Consegna A:
Elenca gli sport che, secondo il brano su Elia Viviani, il ciclista praticava da ragazzino prima di dedicarsi alla bicicletta.
Consegna B:
Scrivi il seguito del brano su Elia Viviani, riprendendo dopo la sua ultima frase.

Brano scelto:
········

L'Italia celebra il trionfo di Elia Viviani, ciclista nato a Isola della Scala il 7 febbraio 1989 e tra i pochi professionisti capaci di alternare con successo il ciclismo su strada a quello su pista. L'azzurro, dopo il sesto posto di quattro anni fa a Londra 2012, ha realizzato il suo sogno e regalato all'Italia una bella spinta nel medagliere fino al quinto posto vincendo l'oro nell'omnium ciclismo su pista. 

Olimpiadi Rio 2016 - Il medagliere

Una gara epica dove Elia ha dovuto anche fare i conti con una caduta che ha tenuto tutti con il fiato sospeso per poi oncludere davanti all'avversario Mark Cavendish, lo stesso che gli aveva soffiato il titolo mondiale con una volata beffa cinque mesi fa a Londra, e al campione uscente Lasse Norman Hansen.

Lacrime sul podio, sguardo incredulo e una gioia incontenibile che coinvolge. Viviani ha esaltato gli italiani per una delle medaglie più sentite di questa Olimpiade, riconoscimento ad un atleta con una storia unica. La sua carriera conta oltre 40 successi su strada anche se da ragazzino aveva iniziato con calcio, tennis e pattinaggio a rotelle. Il feeling vero è arrivato però solo con la bicicletta e a 9 anni il piccolo Elia inizia già ad alzare trofei. Vince la sua prima gara soli sei giorni dopo l'esordio da professionista (al giro di Turchia nel 2010) e ad oggi conta anche 6 titoli europei assoluti, 5 titoli europei under 23 e 2 bronzi mondiali da junior.

········

Estratto dati:
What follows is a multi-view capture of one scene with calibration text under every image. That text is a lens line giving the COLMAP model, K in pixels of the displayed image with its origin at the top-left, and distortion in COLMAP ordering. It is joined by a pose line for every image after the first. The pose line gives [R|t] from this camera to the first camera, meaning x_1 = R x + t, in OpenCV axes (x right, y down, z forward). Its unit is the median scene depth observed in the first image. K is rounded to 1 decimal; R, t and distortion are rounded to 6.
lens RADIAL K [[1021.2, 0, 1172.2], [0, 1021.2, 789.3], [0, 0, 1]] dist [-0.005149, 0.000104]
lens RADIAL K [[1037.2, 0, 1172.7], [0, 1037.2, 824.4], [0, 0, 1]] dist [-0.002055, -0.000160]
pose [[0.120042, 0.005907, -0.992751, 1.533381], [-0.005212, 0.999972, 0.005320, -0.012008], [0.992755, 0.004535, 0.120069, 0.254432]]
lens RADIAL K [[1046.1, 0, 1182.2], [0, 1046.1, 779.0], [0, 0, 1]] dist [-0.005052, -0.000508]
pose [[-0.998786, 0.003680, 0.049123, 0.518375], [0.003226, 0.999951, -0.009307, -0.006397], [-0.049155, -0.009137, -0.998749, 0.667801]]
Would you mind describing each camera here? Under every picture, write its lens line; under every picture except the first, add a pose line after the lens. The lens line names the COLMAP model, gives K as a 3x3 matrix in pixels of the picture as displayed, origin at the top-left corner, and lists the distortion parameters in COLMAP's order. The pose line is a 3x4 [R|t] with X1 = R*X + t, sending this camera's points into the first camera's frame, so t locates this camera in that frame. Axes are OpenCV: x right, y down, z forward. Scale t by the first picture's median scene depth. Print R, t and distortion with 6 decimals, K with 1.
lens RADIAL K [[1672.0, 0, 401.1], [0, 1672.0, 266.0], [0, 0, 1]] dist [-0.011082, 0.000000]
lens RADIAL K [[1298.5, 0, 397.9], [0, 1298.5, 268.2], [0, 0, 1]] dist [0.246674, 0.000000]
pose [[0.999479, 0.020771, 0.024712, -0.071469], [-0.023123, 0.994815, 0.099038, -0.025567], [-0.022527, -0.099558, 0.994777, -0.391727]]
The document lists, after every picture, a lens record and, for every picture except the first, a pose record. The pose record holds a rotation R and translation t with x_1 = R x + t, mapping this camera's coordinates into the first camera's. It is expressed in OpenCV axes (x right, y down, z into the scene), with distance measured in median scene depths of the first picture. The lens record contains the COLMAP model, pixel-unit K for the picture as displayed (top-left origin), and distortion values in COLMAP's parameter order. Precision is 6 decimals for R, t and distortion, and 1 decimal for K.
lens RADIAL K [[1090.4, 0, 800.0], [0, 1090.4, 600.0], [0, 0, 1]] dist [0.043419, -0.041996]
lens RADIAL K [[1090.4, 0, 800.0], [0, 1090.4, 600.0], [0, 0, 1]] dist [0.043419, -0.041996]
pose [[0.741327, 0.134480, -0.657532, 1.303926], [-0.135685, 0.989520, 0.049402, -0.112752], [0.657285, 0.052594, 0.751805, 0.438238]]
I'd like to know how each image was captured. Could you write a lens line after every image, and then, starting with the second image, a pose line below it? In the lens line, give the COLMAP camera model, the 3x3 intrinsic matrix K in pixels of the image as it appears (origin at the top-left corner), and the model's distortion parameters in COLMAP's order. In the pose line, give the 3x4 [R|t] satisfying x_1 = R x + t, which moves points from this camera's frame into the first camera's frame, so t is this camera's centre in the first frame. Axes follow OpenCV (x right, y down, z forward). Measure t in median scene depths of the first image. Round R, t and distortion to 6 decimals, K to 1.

········

Risposta A:
Calcio, tennis e pattinaggio a rotelle.

Risposta B:
La passione di Viviani per le due ruote non è nata in famiglia, bensì da un amico che lo ha avvicinato alla bici. Papà Renato è stato un rallista e come navigatore ha anche partecipato al rally di Montecarlo mentre il fratello Luca fa il calciatore nel Legnano in serie D. L'unico ad avere seguito la sua strada è il secondo fratello, Attilio, corridore su pista nei dilettanti. Ai genitori è stato dedicato il primo abbraccio dopo il trionfo, una foto (qui sotto) che ha commosso gli italiani e reso orgogliosi: bravo Elia!